The planes determined by the equations $a x+b y+c z=d$ and $\alpha x+\beta y+\gamma z=\delta$

The goal is to demonstrate how to detect if two planes are perpendicular to one another.

The normal vector of the equation $a x+b y+c z=d$ is ${\mathbf{N}}_1=⟨a,b,c⟩$ and of the equation $\alpha x+\beta y+\gamma z=\delta$ is ${\mathbf{N}}_2=⟨\alpha ,\beta ,\gamma ⟩$

Only if and only if the planes' normal vectors are orthogonal are they considered orthogonal.

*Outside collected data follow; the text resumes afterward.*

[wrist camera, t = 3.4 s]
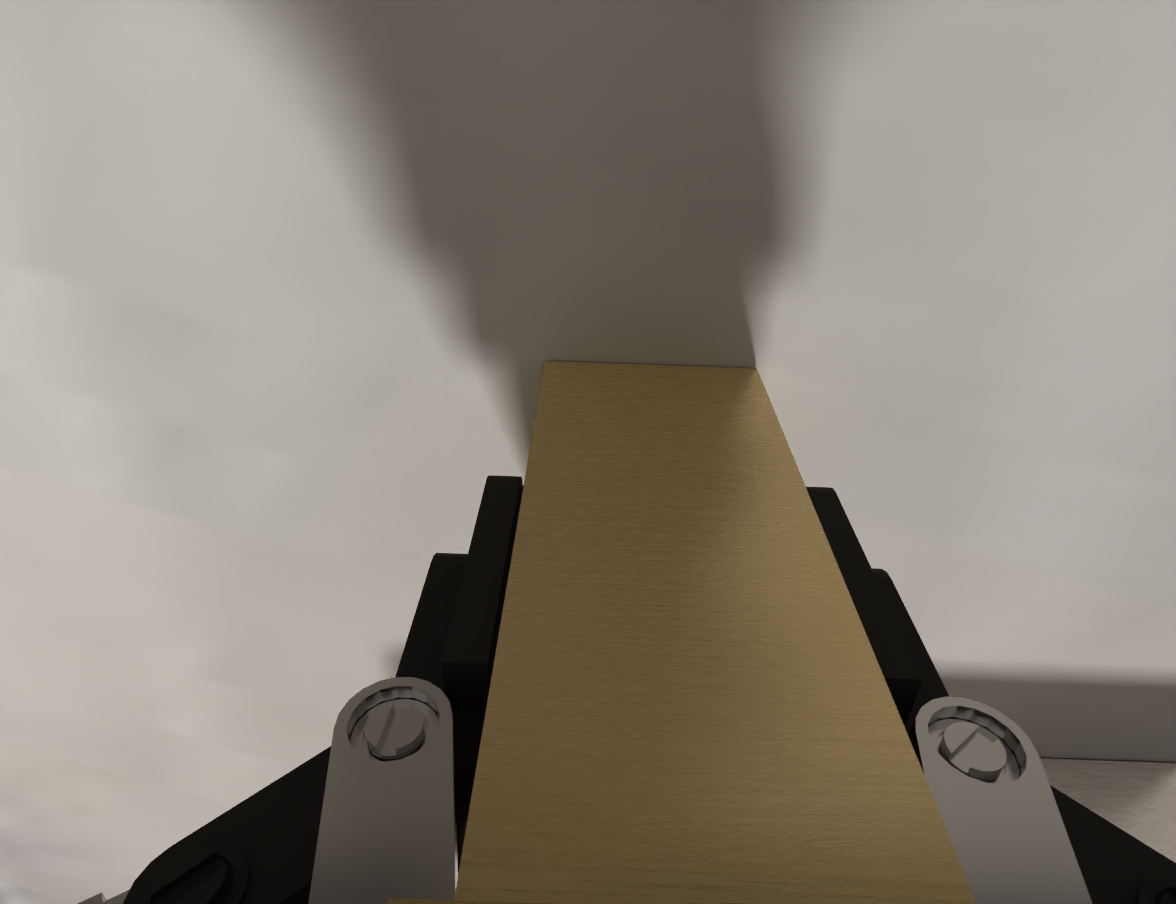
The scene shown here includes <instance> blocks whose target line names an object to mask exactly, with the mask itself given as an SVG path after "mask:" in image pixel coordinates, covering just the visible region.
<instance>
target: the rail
mask: <svg viewBox="0 0 1176 904" xmlns="http://www.w3.org/2000/svg"><path fill="white" fill-rule="evenodd" d="M1040 759H1041V762H1042V765H1043V768H1044V771H1045V773H1046V776H1047V779H1048V782H1049V784H1050V785H1051V786H1053V787H1054V788H1056V789H1057V790H1059V791H1061V792H1062V793H1064V794H1066V795H1067V796H1069V797H1070V798H1072V799H1074V800H1075V801H1077V802H1078V803H1080V804H1082V805H1083V806H1085V807H1086V808H1088V809H1090V810H1091V811H1093V812H1094V813H1096V814H1098V815H1099V816H1101V817H1103V818H1104V819H1106V820H1107V821H1109V822H1111V823H1112V824H1114V825H1115V826H1117V827H1119V828H1120V829H1122V830H1123V831H1125V832H1127V833H1128V834H1130V835H1131V836H1133V837H1135V838H1136V839H1138V840H1139V841H1141V842H1143V843H1144V844H1146V845H1148V846H1149V847H1151V848H1152V849H1154V850H1156V851H1157V852H1159V853H1160V854H1162V855H1164V856H1165V857H1167V858H1168V859H1170V860H1172V861H1173V862H1175V863H1176V763H1155V762H1128V761H1100V760H1072V759H1045V758H1040Z"/></svg>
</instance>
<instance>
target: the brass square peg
mask: <svg viewBox="0 0 1176 904" xmlns="http://www.w3.org/2000/svg"><path fill="white" fill-rule="evenodd" d="M387 904H977V902H976V899H975V897H974V894H973V892H972V889H971V887H970V885H969V882H968V880H967V877H966V875H965V873H964V870H963V868H962V865H961V863H960V860H959V858H958V856H957V853H956V851H955V848H954V846H953V843H952V841H951V839H950V836H949V834H948V831H947V829H946V826H945V824H944V822H943V819H942V817H941V814H940V812H939V809H938V807H937V805H936V802H935V800H934V797H933V795H932V792H931V790H930V788H929V785H928V783H927V780H926V778H925V775H924V773H923V771H922V768H921V766H920V763H919V761H918V758H917V756H916V754H915V751H914V749H913V746H912V744H911V741H910V739H909V737H908V734H907V732H906V729H905V727H904V724H903V722H902V720H901V717H900V715H899V712H898V710H897V707H896V705H895V703H894V700H893V698H892V695H891V693H890V690H889V688H888V686H887V683H886V681H885V678H884V676H883V674H882V671H881V669H880V666H879V664H878V661H877V659H876V657H875V654H874V652H873V649H872V647H871V644H870V642H869V640H868V637H867V635H866V632H865V630H864V627H863V625H862V623H861V620H860V618H859V615H858V613H857V610H856V608H855V606H854V603H853V601H852V598H851V596H850V593H849V591H848V589H847V586H846V584H845V581H844V579H843V576H842V574H841V572H840V569H839V567H838V564H837V562H836V559H835V557H834V555H833V552H832V550H831V547H830V545H829V542H828V540H827V538H826V535H825V533H824V530H823V528H822V525H821V523H820V521H819V518H818V516H817V513H816V511H815V508H814V506H813V504H812V501H811V499H810V496H809V494H808V491H807V489H806V487H805V484H804V482H803V479H802V477H801V475H800V472H799V470H798V467H797V465H796V462H795V460H794V458H793V455H792V453H791V450H790V448H789V445H788V443H787V441H786V438H785V436H784V433H783V431H782V428H781V426H780V424H779V421H778V419H777V416H776V414H775V411H774V409H773V407H772V404H771V402H770V399H769V397H768V394H767V392H766V390H765V387H764V385H763V382H762V380H761V377H760V375H759V373H758V370H757V368H729V367H701V366H673V365H645V364H617V363H589V362H561V361H545V363H544V369H543V375H542V380H541V386H540V392H539V398H538V404H537V410H536V416H535V422H534V428H533V434H532V440H531V446H530V452H529V458H528V464H527V470H526V475H525V481H524V487H523V493H522V499H521V505H520V511H519V517H518V523H517V529H516V535H515V541H514V547H513V553H512V559H511V565H510V570H509V576H508V582H507V588H506V594H505V600H504V606H503V612H502V618H501V624H500V630H499V636H498V642H497V648H496V654H495V660H494V666H493V671H492V677H491V683H490V689H489V695H488V701H487V707H486V713H485V719H484V725H483V731H482V737H481V743H480V749H479V755H478V761H477V766H476V772H475V778H474V784H473V790H472V796H471V802H470V808H469V814H468V820H467V826H466V832H465V838H464V844H463V850H462V856H461V861H460V867H459V873H458V879H457V885H456V891H455V897H454V900H436V899H409V898H388V901H387Z"/></svg>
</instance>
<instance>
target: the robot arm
mask: <svg viewBox="0 0 1176 904" xmlns="http://www.w3.org/2000/svg"><path fill="white" fill-rule="evenodd" d="M523 487H524V486H523V485H522V477H515V476H488V477H487V480H486V484H485V488H484V492H483V496H482V500H481V504H480V508H479V512H478V516H477V520H476V524H475V528H474V532H473V537H472V541H471V545H470V549H469V553H468V554H450V553H436V554H435V555H434V556H433V559H432V561H431V564H430V567H429V571H428V574H427V577H426V580H425V584H424V587H423V590H422V593H421V597H420V600H419V603H418V606H417V609H416V613H415V616H414V619H413V622H412V626H411V629H410V632H409V635H408V638H407V642H406V645H405V648H404V651H403V655H402V658H401V661H400V664H399V667H398V671H397V674H396V677H395V678H390V679H386V680H382V681H378V682H376V683H374V684H372V685H370V686H368V687H366V688H364V689H362V690H361V691H360V692H358V693H357V694H356V695H355V696H353V697H352V698H351V699H350V700H349V701H348V702H347V703H346V705H345V706H344V707H343V709H342V710H341V711H340V713H339V715H338V718H337V721H336V724H335V727H334V731H333V738H332V745H331V747H329V748H327V749H326V750H324V751H323V752H321V753H319V754H318V755H316V756H315V757H313V758H311V759H310V760H308V761H307V762H305V763H303V764H302V765H300V766H299V767H297V768H295V769H294V770H292V771H291V772H289V773H287V774H286V775H284V776H283V777H281V778H279V779H278V780H276V781H275V782H273V783H271V784H270V785H268V786H267V787H265V788H264V789H262V790H260V791H259V792H257V793H256V794H254V795H252V796H251V797H249V798H248V799H246V800H244V801H243V802H241V803H240V804H238V805H236V806H235V807H233V808H232V809H230V810H228V811H227V812H225V813H224V814H222V815H220V816H219V817H217V818H216V819H214V820H212V821H211V822H209V823H208V824H206V825H204V826H203V827H201V828H200V829H198V830H196V831H195V832H193V833H192V834H190V835H188V836H187V837H185V838H184V839H182V840H181V841H179V842H177V843H176V844H174V845H173V846H171V847H170V848H168V849H167V850H166V851H164V852H163V853H162V854H161V855H159V856H158V857H157V858H155V859H154V860H153V861H152V862H151V863H150V864H149V865H148V866H147V867H146V868H145V870H144V871H143V872H142V873H141V874H140V875H139V876H138V878H137V879H136V880H135V881H134V883H133V885H132V887H131V889H130V890H128V891H126V892H124V893H121V894H119V895H117V896H115V897H113V898H111V899H109V900H106V899H105V897H104V895H103V893H99V894H97V895H95V896H93V897H91V898H89V899H87V900H84V901H82V902H80V903H78V904H387V901H388V898H409V899H436V900H454V897H455V891H456V885H457V879H458V873H459V867H460V861H461V856H462V850H463V844H464V838H465V832H466V826H467V820H468V814H469V808H470V802H471V796H472V790H473V784H474V778H475V772H476V766H477V761H478V755H479V749H480V743H481V737H482V731H483V725H484V719H485V713H486V707H487V701H488V695H489V689H490V683H491V677H492V671H493V666H494V660H495V654H496V648H497V642H498V636H499V630H500V624H501V618H502V612H503V606H504V600H505V594H506V588H507V582H508V576H509V570H510V565H511V559H512V553H513V547H514V541H515V535H516V529H517V523H518V517H519V511H520V505H521V499H522V493H523ZM806 489H807V491H808V494H809V496H810V499H811V501H812V504H813V506H814V508H815V511H816V513H817V516H818V518H819V521H820V523H821V525H822V528H823V530H824V533H825V535H826V538H827V540H828V542H829V545H830V547H831V550H832V552H833V555H834V557H835V559H836V562H837V564H838V567H839V569H840V572H841V574H842V576H843V579H844V581H845V584H846V586H847V589H848V591H849V593H850V596H851V598H852V601H853V603H854V606H855V608H856V610H857V613H858V615H859V618H860V620H861V623H862V625H863V627H864V630H865V632H866V635H867V637H868V640H869V642H870V644H871V647H872V649H873V652H874V654H875V657H876V659H877V661H878V664H879V666H880V669H881V671H882V674H883V676H884V678H885V681H886V683H887V686H888V688H889V690H890V693H891V695H892V698H893V700H894V703H895V705H896V707H897V710H898V712H899V715H900V717H901V720H902V722H903V724H904V727H905V729H906V732H907V734H908V737H909V739H910V741H911V744H912V746H913V749H914V751H915V754H916V756H917V758H918V761H919V763H920V766H921V768H922V771H923V773H924V775H925V778H926V780H927V783H928V785H929V788H930V790H931V792H932V795H933V797H934V800H935V802H936V805H937V807H938V809H939V812H940V814H941V817H942V819H943V822H944V824H945V826H946V829H947V831H948V834H949V836H950V839H951V841H952V843H953V846H954V848H955V851H956V853H957V856H958V858H959V860H960V863H961V865H962V868H963V870H964V873H965V875H966V877H967V880H968V882H969V885H970V887H971V889H972V892H973V894H974V897H975V899H976V902H977V904H1176V863H1175V862H1173V861H1172V860H1170V859H1168V858H1167V857H1165V856H1164V855H1162V854H1160V853H1159V852H1157V851H1156V850H1154V849H1152V848H1151V847H1149V846H1148V845H1146V844H1144V843H1143V842H1141V841H1139V840H1138V839H1136V838H1135V837H1133V836H1131V835H1130V834H1128V833H1127V832H1125V831H1123V830H1122V829H1120V828H1119V827H1117V826H1115V825H1114V824H1112V823H1111V822H1109V821H1107V820H1106V819H1104V818H1103V817H1101V816H1099V815H1098V814H1096V813H1094V812H1093V811H1091V810H1090V809H1088V808H1086V807H1085V806H1083V805H1082V804H1080V803H1078V802H1077V801H1075V800H1074V799H1072V798H1070V797H1069V796H1067V795H1066V794H1064V793H1062V792H1061V791H1059V790H1057V789H1056V788H1054V787H1053V786H1051V785H1050V784H1049V782H1048V779H1047V776H1046V773H1045V771H1044V768H1043V765H1042V762H1041V759H1040V757H1039V754H1038V752H1037V750H1036V748H1035V747H1034V745H1033V743H1032V741H1031V739H1030V738H1029V737H1028V736H1027V735H1026V733H1025V732H1024V731H1023V730H1022V729H1021V728H1020V727H1019V726H1018V725H1017V724H1016V723H1015V722H1014V721H1012V720H1011V719H1010V718H1008V717H1007V716H1005V715H1004V714H1003V713H1001V712H1000V711H998V710H996V709H994V708H992V707H990V706H988V705H986V704H984V703H981V702H978V701H974V700H971V699H967V698H964V697H949V695H948V693H947V691H946V689H945V687H944V685H943V683H942V681H941V679H940V677H939V675H938V673H937V671H936V669H935V666H934V664H933V662H932V660H931V658H930V656H929V654H928V652H927V650H926V648H925V646H924V644H923V642H922V640H921V638H920V636H919V634H918V632H917V630H916V628H915V626H914V624H913V622H912V620H911V618H910V616H909V614H908V612H907V610H906V608H905V606H904V604H903V602H902V600H901V598H900V596H899V594H898V592H897V590H896V588H895V586H894V584H893V582H892V580H891V578H890V576H889V575H888V573H887V572H886V571H884V570H882V569H871V567H870V564H869V562H868V560H867V558H866V556H865V554H864V552H863V550H862V547H861V545H860V543H859V541H858V539H857V537H856V535H855V533H854V530H853V528H852V526H851V524H850V522H849V520H848V518H847V515H846V513H845V511H844V509H843V507H842V505H841V503H840V501H839V498H838V496H837V494H836V492H835V491H834V489H833V488H825V487H806Z"/></svg>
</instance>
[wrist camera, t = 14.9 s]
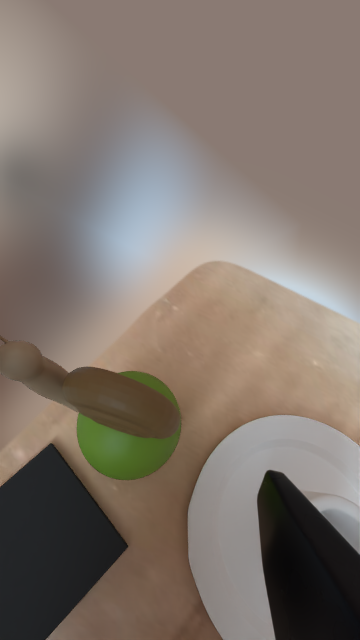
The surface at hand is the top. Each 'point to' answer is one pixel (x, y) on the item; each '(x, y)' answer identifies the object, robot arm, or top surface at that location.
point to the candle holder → (242, 514)
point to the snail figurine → (104, 410)
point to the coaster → (49, 546)
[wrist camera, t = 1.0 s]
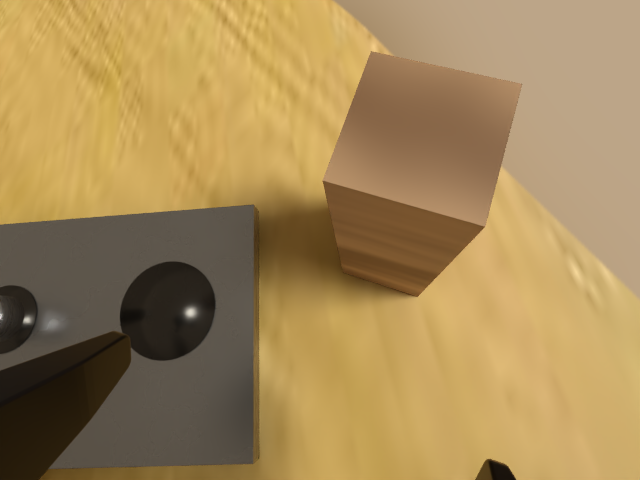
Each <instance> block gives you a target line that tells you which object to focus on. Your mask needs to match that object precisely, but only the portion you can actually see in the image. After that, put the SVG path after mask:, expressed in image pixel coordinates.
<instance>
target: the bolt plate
mask: <svg viewBox="0 0 640 480" xmlns="http://www.w3.org/2000/svg"><path fill="white" fill-rule="evenodd" d="M111 331H118V332H121V333H124V334H127V335H128V336H129V337H130V342H131V363H130V366H129V368H128V369H127V371H126V372H125V373H124V375H123V376H122V378H121V379H120V380H119V382H118V383H117V385H116V386H115V387H114V389H113V390H112V391H111V393H110V394H109V396H108V397H107V398H106V400H105V401H104V403H103V404H102V405H101V407H100V408H99V410H98V411H97V412H96V414H95V415H94V416H93V418H92V419H91V420H90V421H89V423H88V424H87V425H86V426H85V427H84V428H83V430H82V431H81V432H80V433H79V434H78V435H77V437H76V438H75V439H74V440H73V441H72V442H71V443H70V445H69V446H68V447H67V448H66V449H65V450H64V451H63V453H62V454H61V455H60V456H59V457H58V458H57V460H56V461H55V462H54V463H53V464H52V465H51V466H50V468H49V469H63V468H104V467H144V466H184V465H224V464H254V463H255V462H256V461H257V459H258V458H259V211H258V210H257V208H256V207H255V206H254V205H244V206H231V207H218V208H206V209H193V210H181V211H168V212H155V213H143V214H130V215H117V216H105V217H92V218H80V219H67V220H54V221H42V222H29V223H16V224H4V225H0V370H2V369H5V368H8V367H11V366H14V365H17V364H20V363H22V362H25V361H28V360H31V359H34V358H37V357H40V356H42V355H45V354H48V353H51V352H54V351H57V350H60V349H62V348H65V347H68V346H71V345H74V344H77V343H80V342H82V341H85V340H88V339H91V338H94V337H97V336H100V335H102V334H105V333H108V332H111Z"/></svg>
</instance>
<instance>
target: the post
mask: <svg viewBox="0 0 640 480" xmlns="http://www.w3.org/2000/svg"><path fill="white" fill-rule="evenodd" d="M521 87H522V84H519V83H515V82H510V81H506V80H501V79H496V78H491V77H487V76H483V75H478V74H473V73H469V72H464V71H459V70H455V69H450V68H446V67H441V66H436V65H432V64H427V63H422V62H418V61H413V60H408V59H404V58H399V57H395V56H390V55H386V54H381V53H376V52H372V51H371V53H370V55H369V58H368V61H367V64H366V66H365V69H364V72H363V74H362V77H361V80H360V82H359V85H358V88H357V90H356V93H355V96H354V98H353V101H352V104H351V106H350V109H349V112H348V114H347V117H346V120H345V122H344V125H343V128H342V130H341V133H340V136H339V138H338V141H337V144H336V146H335V149H334V152H333V154H332V157H331V160H330V162H329V165H328V168H327V170H326V173H325V176H324V178H323V184H324V189H325V193H326V198H327V202H328V207H329V211H330V216H331V220H332V225H333V230H334V234H335V239H336V243H337V248H338V252H339V257H340V261H341V266H342V270H343V273H346V274H349V275H352V276H355V277H359V278H362V279H365V280H368V281H371V282H374V283H377V284H380V285H383V286H386V287H389V288H392V289H395V290H399V291H402V292H405V293H408V294H411V295H414V296H417V297H418V296H419V295H420V294H421V293H422V292H423V291H424V290H425V288H426V287H427V286H428V285H429V284H430V283H431V282H432V281H433V280H434V279H435V278H436V277H437V276H438V275H439V274H440V273H441V272H442V271H443V270H444V269H445V268H446V267H447V266H448V265H449V264H450V263H451V262H452V261H453V259H454V258H455V257H456V256H457V255H458V254H459V253H460V252H461V251H462V250H463V249H464V248H465V247H466V246H467V245H468V244H469V243H470V242H471V241H472V240H473V239H474V238H475V237H476V236H477V235H478V234H479V233H480V231H481V230H482V229H483V228H484V227H485V225H486V221H487V218H488V214H489V210H490V206H491V202H492V198H493V195H494V191H495V187H496V183H497V179H498V175H499V171H500V168H501V164H502V160H503V156H504V152H505V148H506V144H507V141H508V137H509V133H510V129H511V125H512V121H513V117H514V114H515V110H516V106H517V102H518V98H519V94H520V91H521Z"/></svg>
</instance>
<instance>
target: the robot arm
mask: <svg viewBox="0 0 640 480" xmlns="http://www.w3.org/2000/svg"><path fill="white" fill-rule="evenodd" d="M130 363H131V342H130V337H129V336H128V335H127V334H124V333H121V332H118V331H111V332H108V333H105V334H102V335H100V336H97V337H94V338H91V339H88V340H85V341H82V342H80V343H77V344H74V345H71V346H68V347H65V348H62V349H60V350H57V351H54V352H51V353H48V354H45V355H42V356H40V357H37V358H34V359H31V360H28V361H25V362H22V363H20V364H17V365H14V366H11V367H8V368H5V369H2V370H0V480H39V479H40V478H41V477H42V476H43V474H44V473H45V472H46V471H47V470H48V469H49V468H50V466H51V465H52V464H53V463H54V462H55V461H56V460H57V458H58V457H59V456H60V455H61V454H62V453H63V451H64V450H65V449H66V448H67V447H68V446H69V445H70V443H71V442H72V441H73V440H74V439H75V438H76V437H77V435H78V434H79V433H80V432H81V431H82V430H83V428H84V427H85V426H86V425H87V424H88V423H89V421H90V420H91V419H92V418H93V416H94V415H95V414H96V412H97V411H98V410H99V408H100V407H101V405H102V404H103V403H104V401H105V400H106V398H107V397H108V396H109V394H110V393H111V391H112V390H113V389H114V387H115V386H116V385H117V383H118V382H119V380H120V379H121V378H122V376H123V375H124V373H125V372H126V371H127V369H128V368H129V366H130ZM475 480H516V478H515V477H514V475H513V474H512V472H511V470H510V469H509V467H508V466H507V465H505V464H503V463H501V462H498V461H495V460H492V459H487V460H486V461H485V462H484V464H483V466H482V468H481V470H480V472H479V473H478V475H477V477H476V479H475Z"/></svg>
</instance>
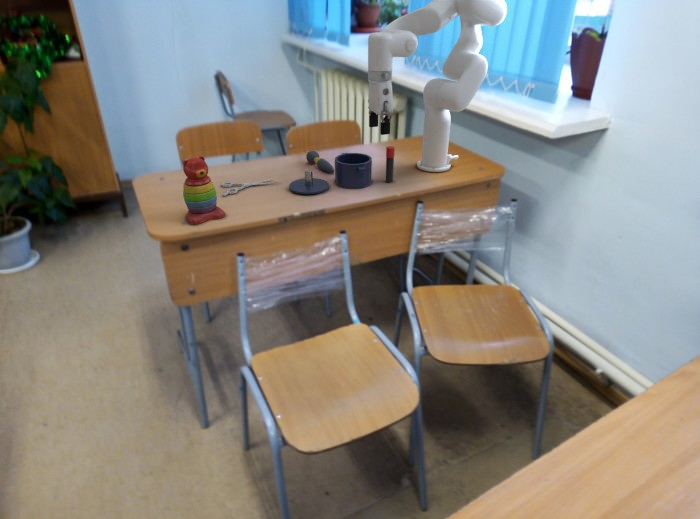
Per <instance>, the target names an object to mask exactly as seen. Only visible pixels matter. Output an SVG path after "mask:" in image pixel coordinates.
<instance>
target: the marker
mask: <svg viewBox="0 0 700 519" xmlns="http://www.w3.org/2000/svg"><path fill="white" fill-rule="evenodd" d="M385 148H386V150H385V159H386V160H385V183H388V184H391V183H393V182H394V170H395V169H394V168H395V167H394V165H395V152H396V150H395V146H392V145H389V146H386V147H385Z"/></svg>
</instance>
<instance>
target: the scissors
mask: <svg viewBox="0 0 700 519" xmlns="http://www.w3.org/2000/svg"><path fill="white" fill-rule="evenodd" d="M270 180H272V178H269V179H265V180H261V181H260V180H259V181H255V182H245V183H239V182H235V183H234V182H231V181H223V182H222V183H221V187H223V188H229V189H227V190H226V192H224V193H222V197H225V196H228V195H233V194H237V192H238V191H240V190H243V189H244V188H248V187H252V186H257V185H269V184H275V183H277V182H276V181H274V182H268V181H270ZM232 186H233V188H230V187H232ZM235 186H239V187H236V188H234V187H235Z"/></svg>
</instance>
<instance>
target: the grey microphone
mask: <svg viewBox="0 0 700 519" xmlns="http://www.w3.org/2000/svg"><path fill="white" fill-rule="evenodd" d="M305 157H306V162H308V163H309V164H311V165H316V166H317V167H318V169H320V170H322V171H324V172H327V173H330V174H333V173H335V167H333V165H332V164H331V163H330V162H329V161H327V160H326V159H325V158H322V157H320V153H319V152H318V151H316V150H310V151H308V152H307V153H306V156H305Z"/></svg>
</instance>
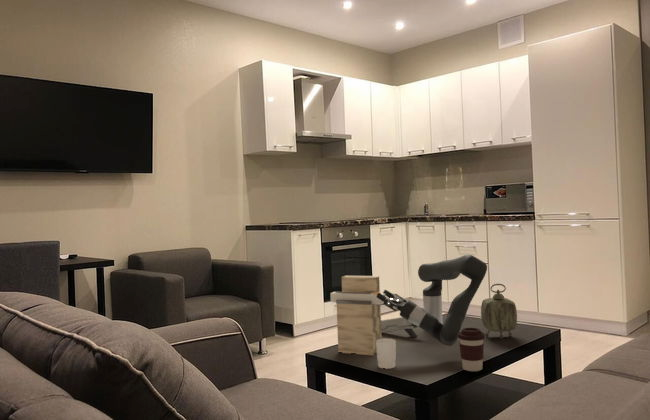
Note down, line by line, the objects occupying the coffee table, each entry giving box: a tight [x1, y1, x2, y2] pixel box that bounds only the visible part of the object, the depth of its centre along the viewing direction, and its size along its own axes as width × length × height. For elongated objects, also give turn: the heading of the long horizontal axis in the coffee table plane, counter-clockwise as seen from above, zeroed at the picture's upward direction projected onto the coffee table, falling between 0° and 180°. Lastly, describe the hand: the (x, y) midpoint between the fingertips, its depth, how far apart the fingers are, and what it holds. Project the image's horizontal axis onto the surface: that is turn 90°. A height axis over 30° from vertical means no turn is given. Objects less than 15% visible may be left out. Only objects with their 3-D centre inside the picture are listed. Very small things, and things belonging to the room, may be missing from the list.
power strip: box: [330, 291, 385, 305], centre depth 231 cm, size 4×24×4 cm, turn 66°
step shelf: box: [335, 275, 383, 356], centre depth 233 cm, size 12×16×32 cm
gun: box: [381, 316, 419, 338], centre depth 258 cm, size 2×25×10 cm, turn 53°
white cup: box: [376, 338, 397, 370], centre depth 209 cm, size 8×8×10 cm
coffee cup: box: [457, 327, 486, 372], centre depth 201 cm, size 10×10×15 cm
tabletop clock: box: [480, 283, 518, 340], centre depth 246 cm, size 14×9×25 cm, turn 88°
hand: (380, 293), depth 226 cm, fingers open, 8 cm apart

The normal vectors are orthogonal if and only if ${\mathbf{N}}_1·{\mathbf{N}}_2=0$

The orthogonal condition ${\mathbf{N}}_1·{\mathbf{N}}_2=0$ gives:

$$\begin{gathered} ⟨a,b,c⟩·⟨\alpha ,\beta ,\gamma ⟩=0 \\ a\alpha +b\beta +c\gamma =0\text{ (Dot Product) } \end{gathered}$$

Thus, the planes determined by the equations $a x+b y+c z=d$ and $\alpha x+\beta y+\gamma z=\delta$ are perpendicular if and only if $a\alpha +b\beta +c\gamma =0$